Bioinformatics Program


Many biologists with traditional undergraduate training have excellent laboratory skills.  But in the modern age of Big Data, they increasingly find themselves needing computational skills with which to analyze huge data files in the graduate research laboratory.  The CMSE Bioinformatics Program offers modular courses in basic computation and then transitions students so they can take advanced courses in the bioinformatics or computational area that matches their research needs.

Modules Summary

The bioinformatics modules are a set of introductory courses that help life science students learn basic skills in computation and bioinformatics.  These modules are 1 graduate credit, one month long, and flipped classroom (students watch video lectures online for homework and then come to class to solve problems and ask questions).  Postdocs, staff, visiting scholars, faculty, and other MSU-affiliates who are not students can audit these modules for a fee.  Contact the Bioinformatics Program Coordinator at to register.  Undergraduates at the junior/senior level who wish to take the modules should also contact the Coordinator to discuss their eligibility.

Course Descriptions

CMSE890:301 Programming Foundations
This module is for biologists who are absolute beginners in programming.  Using R/R-Studio, students will learn fundamental programming concepts like operators, data structures, control structures, graphing with basic R and ggplot2, advanced data wrangling, tidying data, advanced string handling, and producing markdown documents of publishable quality.  All examples use scientific data.  There is no prerequisite other than students have a basic laptop with administrator privileges and be able to use the Internet and word processing programs.

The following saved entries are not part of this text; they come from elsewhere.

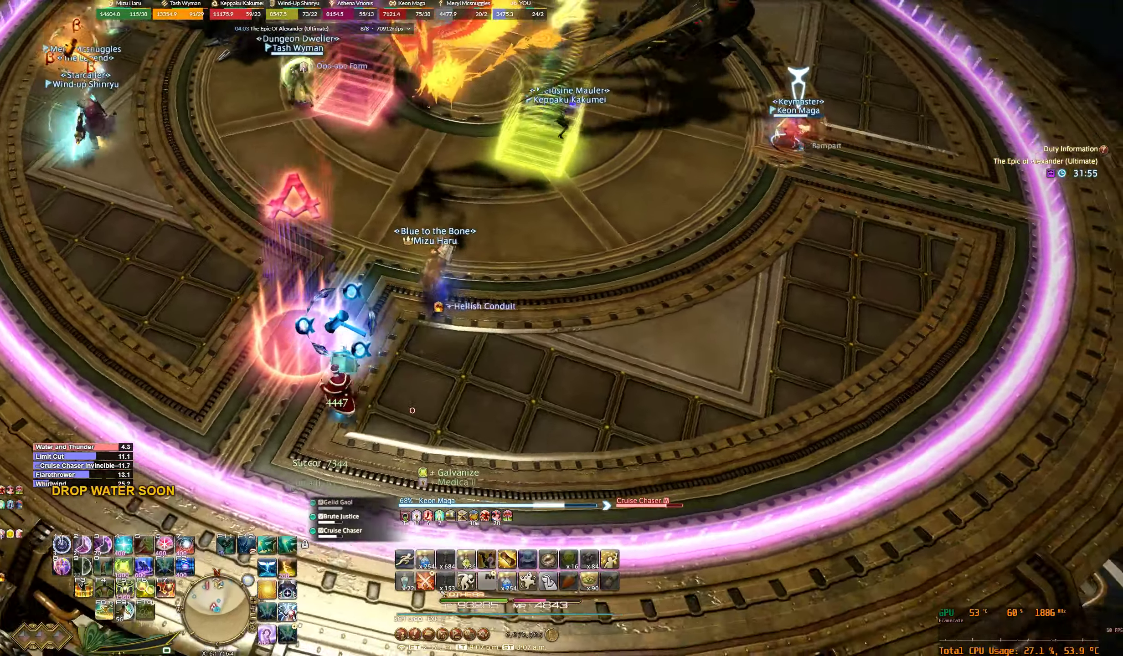
{"keys": [], "mouse": [], "events": [[334, "a", "up"], [467, "w", "up"]]}
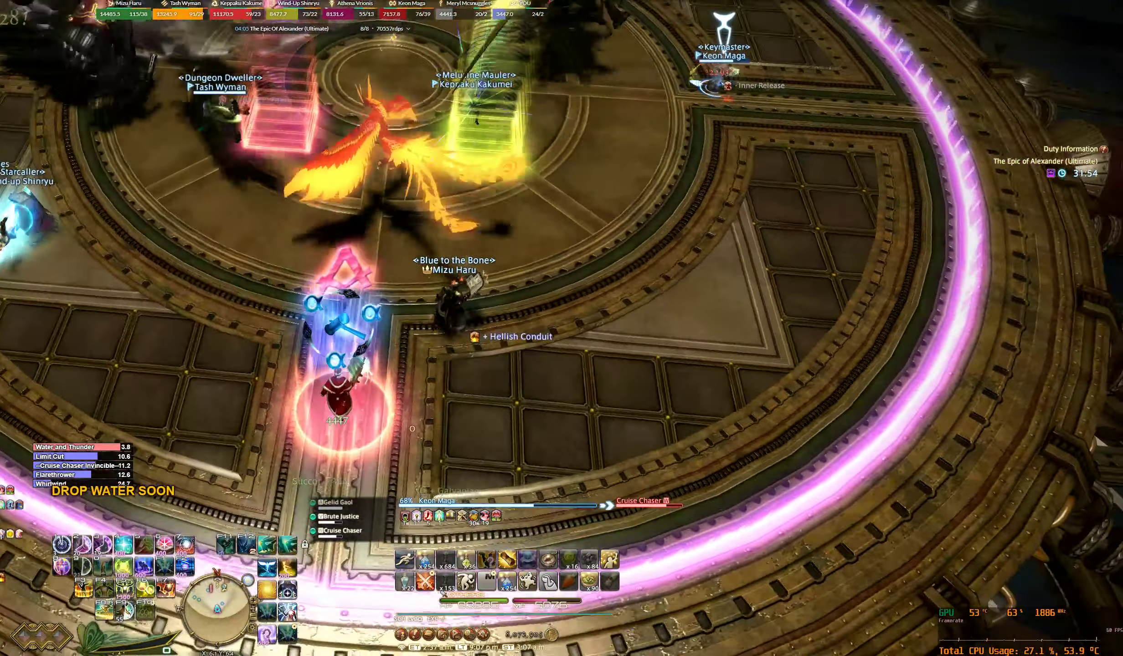
{"keys": [], "mouse": [], "events": []}
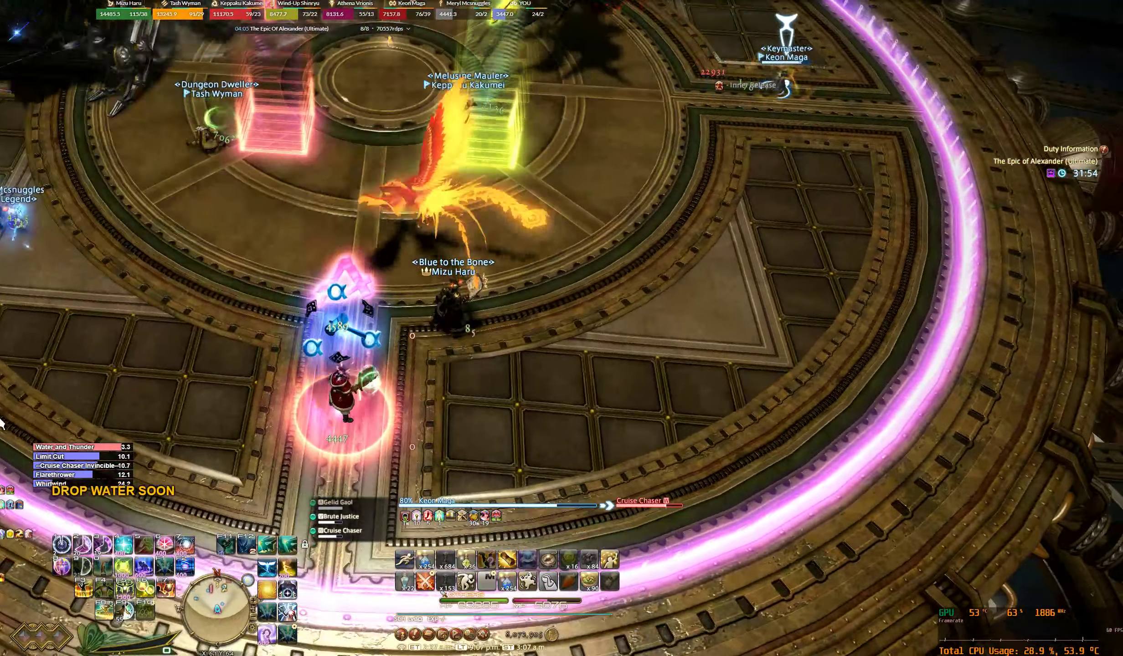
{"keys": [], "mouse": [], "events": [[34, "4", "down"], [67, "4", "up"], [234, "minus", "down"], [367, "minus", "up"]]}
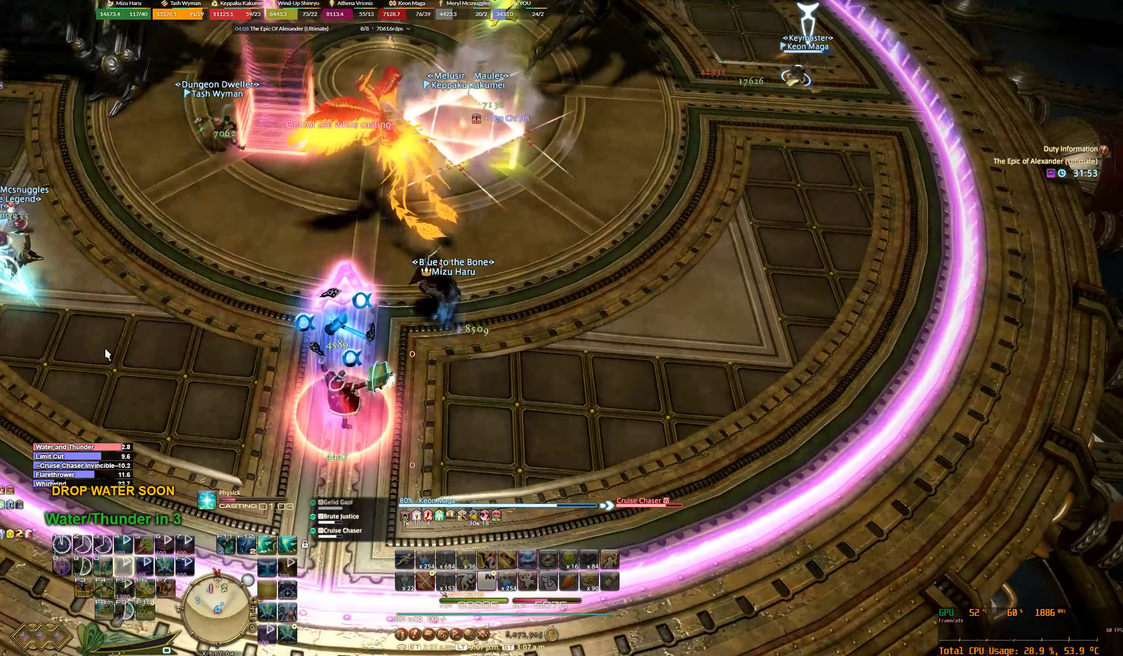
{"keys": [], "mouse": ["right"], "events": [[400, "mouse_right", "down"]]}
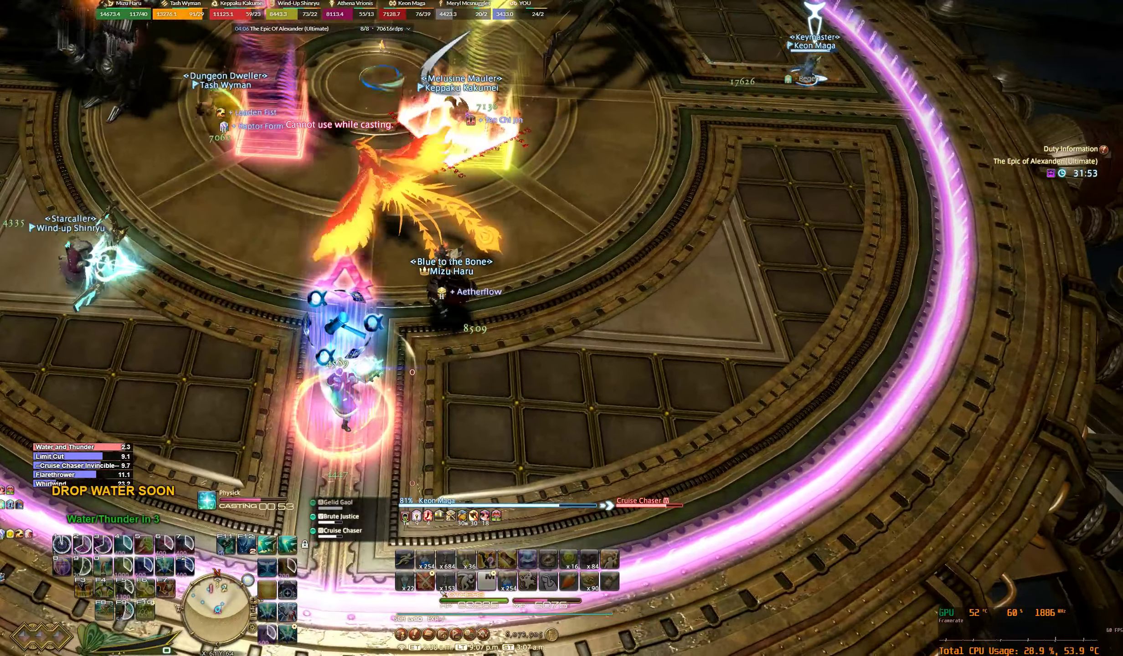
{"keys": [], "mouse": [], "events": [[434, "mouse_right", "up"]]}
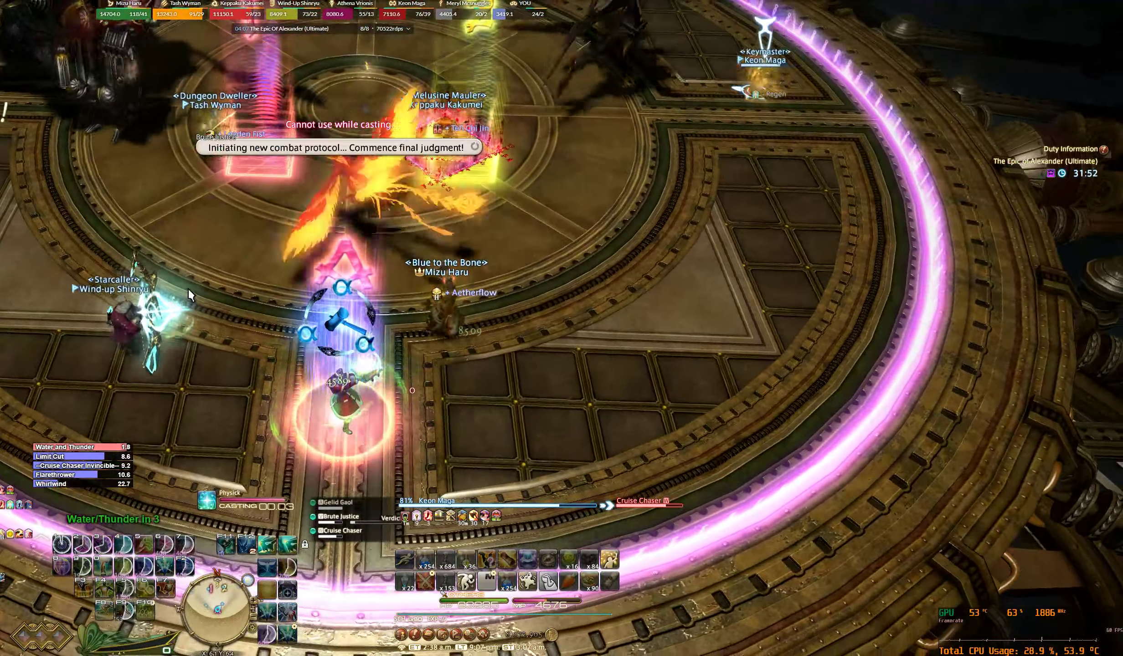
{"keys": [], "mouse": [], "events": []}
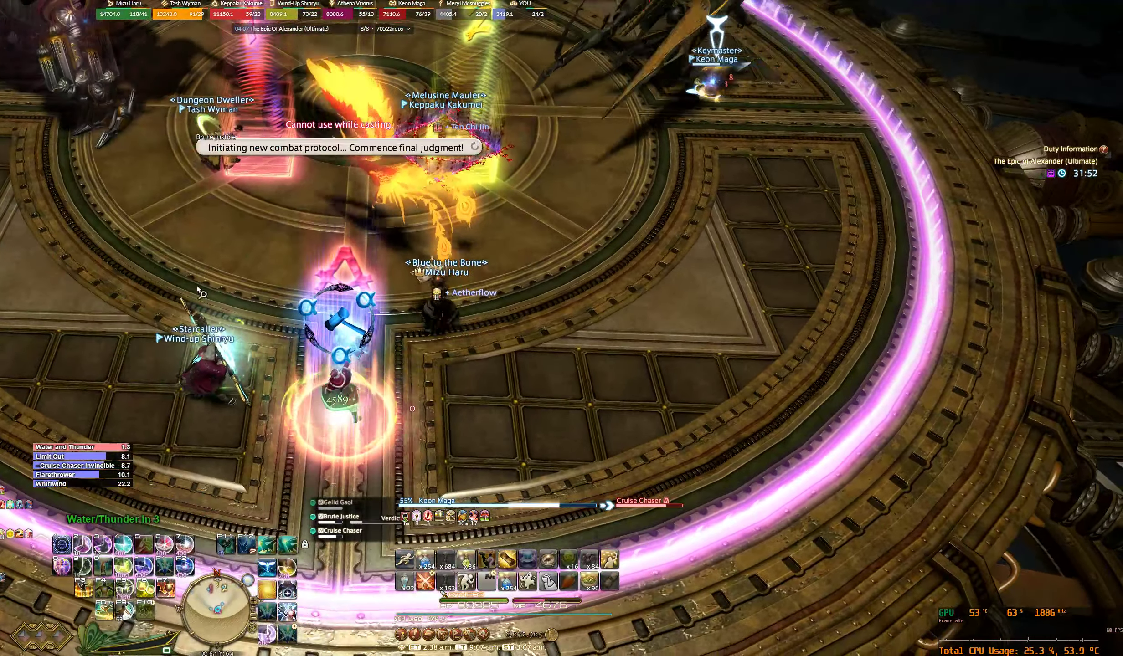
{"keys": [], "mouse": [], "events": []}
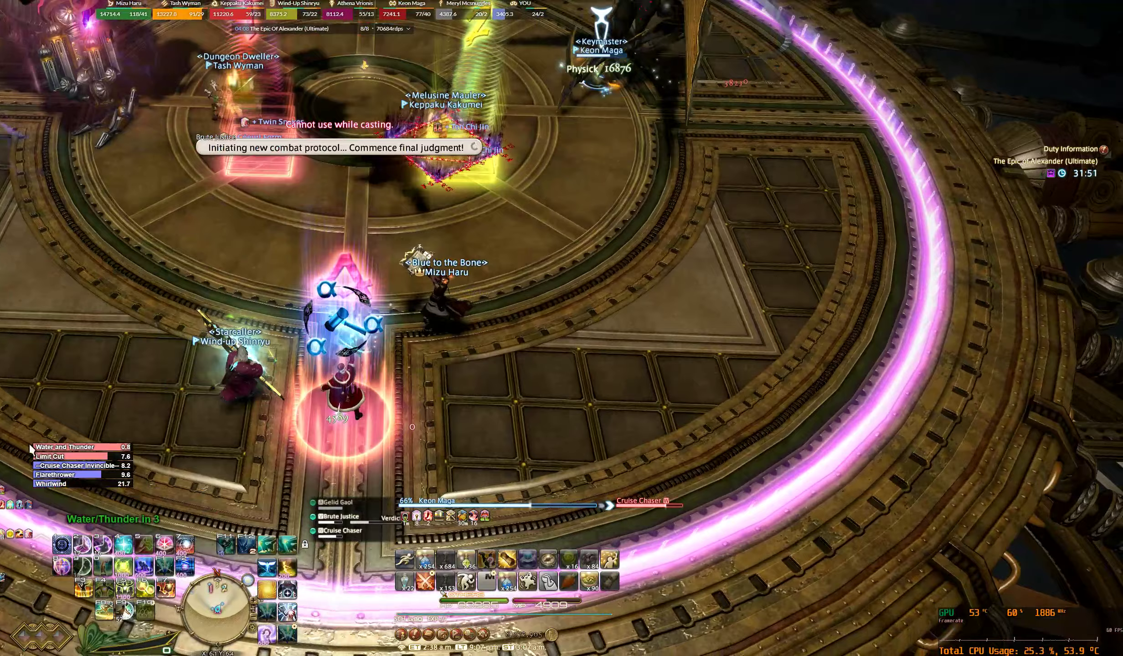
{"keys": [], "mouse": [], "events": []}
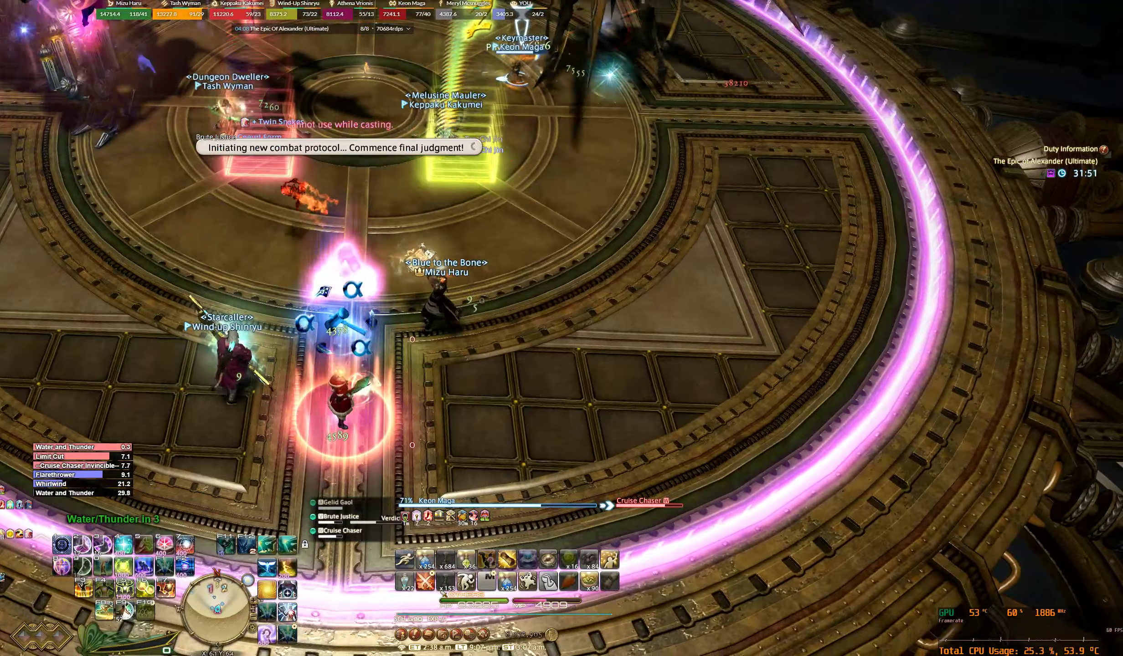
{"keys": [], "mouse": ["left"], "events": [[100, "mouse_left", "down"], [267, "minus", "down"], [333, "minus", "up"]]}
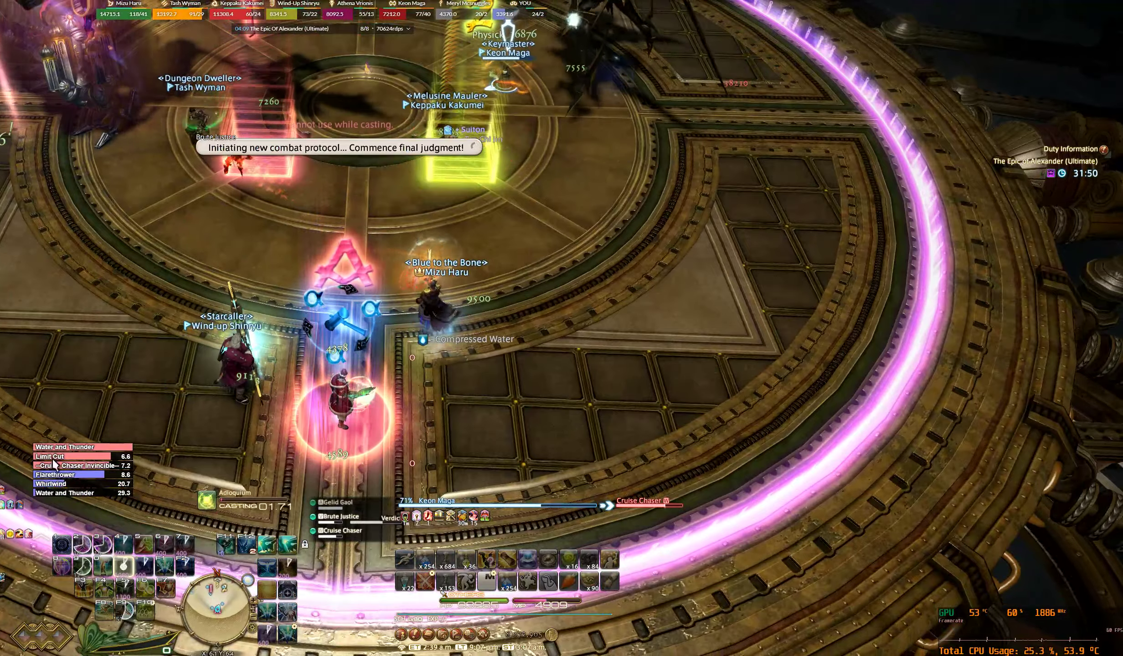
{"keys": [], "mouse": ["left"], "events": []}
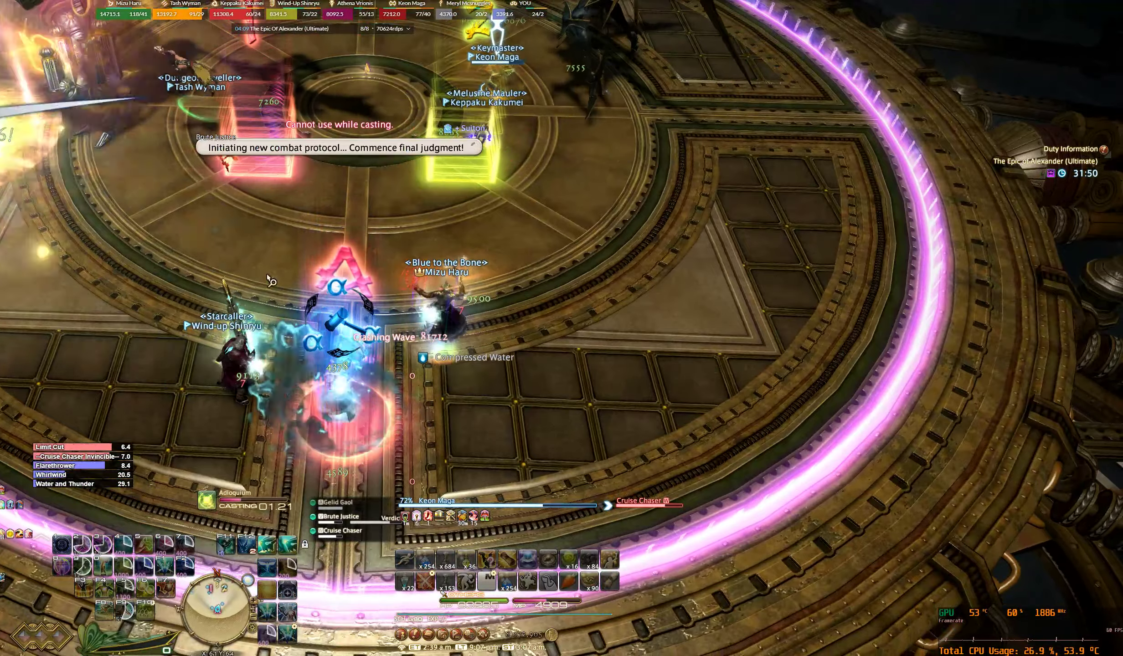
{"keys": [], "mouse": ["left", "right"], "events": [[233, "mouse_right", "down"]]}
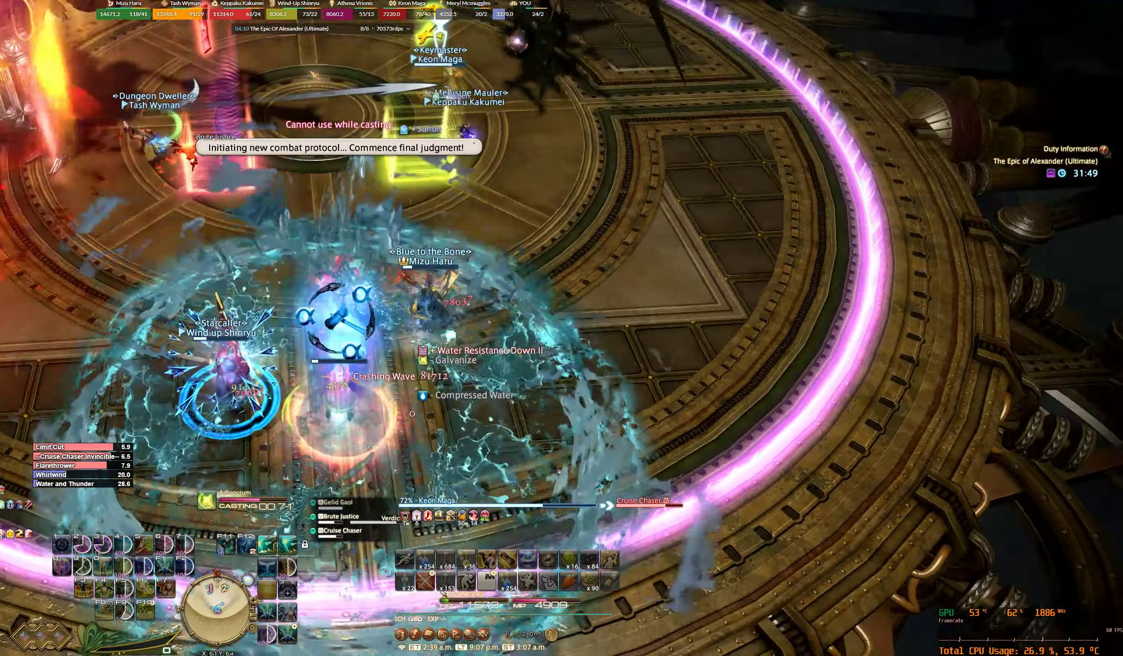
{"keys": [], "mouse": ["left"], "events": [[333, "mouse_right", "up"]]}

CMSE890:302 Statistical Analysis and Visualization of Biological Data
This module is for biologists who need to perform basic statistical analyses on their data.  Using R/R-Studio, students will learn standard statistics topics like summary statistics, common probability distributions and density functions, sampling distributions, confidence intervals, p-values, hypothesis testing, Type I/II errors, ANOVA, regression, and PCA.  All examples use scientific data.  Prerequisite: CMSE890:301 or equivalent experience in R.

CMSE890:303 Intro to Data Handling: Unix and Python
This module is for scientists who have huge files of research data that they need to handle and analyze.  Using the MSU HPCC (High Performance Compute Cluster), students will learn basic Unix navigation, transferring data to HPCCs, command-line text editors, sed/grep/awk, bash scripting, loading software on HPCCs, submitting jobs to the cluster, managing cluster resources, writing simple Python scripts, common Python script structures for data handling, debugging code, using Python modules, and Jupyter notebooks.  All examples use biological data.  Students who do not already have an account on the MSU HPCC will be given one for the duration of the class.  No prerequisite, but prior programming experience or coenrollment in CMSE890:301 is strongly recommended.

CMSE890:304 Genomics and Intro to Sequencing Analysis
This module is for biologists who need to get started with genome sequencing for research.  Topics include current sequencing technologies, quality control of raw data, read mapping, alignment validation, single nucleotide variant calling, structural variants, and genome assembly.  All examples use real sequencing data.  Prerequisite: CMSE890:303 or equivalent experience in bash scripting, HPCC usage, and Python.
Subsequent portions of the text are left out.